Two out of five employers told the World Economic Forum that they plan on cutting their workforce. These companies include some of America’s largest employers: Amazon, Google, Procter & Gamble, Microsoft, Estee Lauder, and Hewlett Packard. In light of these trends, what is the case for issuing over a million green cards every year to permanent foreign workers, and another roughly one million work permits to temporary foreign workers?

“It’s the worst job market for recent college graduates since the peak of the COVID pandemic and before that, since the Great Recession,” writes Ryan James Girdusky in his National Populist Newsletter. And yet the foreign-worker train keeps chugging along. Foreign-student enrollment and OPT workers are increasing, and the U.S. will grant another 100,000+ H-1B visas this year.


See: 2024 Top 200 Employers for OPT and STEM-OPT Students



“Too many grads, not enough jobs.”

Published June 15, 2025

I ripped these phrases from the news this month about the grim prospects ahead for American graduates in computer science and engineering (6.1 and 7.5 percent unemployment, respectively!).

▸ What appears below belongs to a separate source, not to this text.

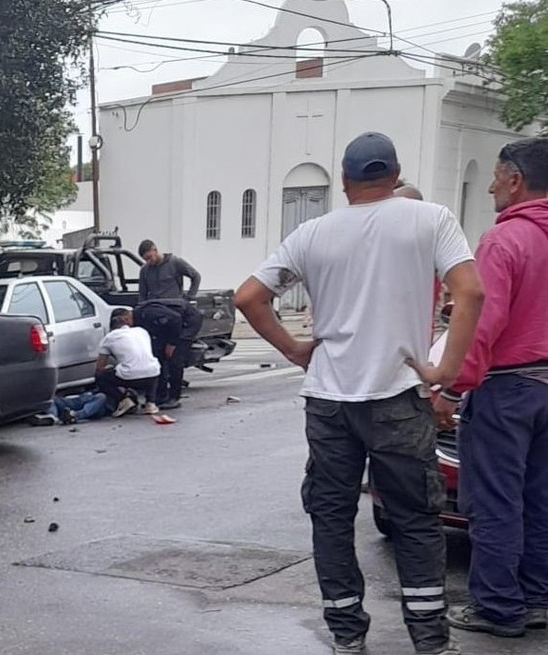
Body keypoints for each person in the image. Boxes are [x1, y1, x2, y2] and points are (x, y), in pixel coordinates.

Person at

Wages are stagnant; there aren’t enough opportunities; and federal guest worker programs like OPT and H-1B are not only unnecessary, but are contributing to the problem.

Immigration maximalists sell guest worker programs as solutions to temporary labor shortages, but the reality is something else completely. These programs bypass domestic workers and exploit foreigners who work for less. As the headlines this week make clear, there is no shortage of American STEM talent. So why is our government filling hundreds of thousands of jobs with guest workers?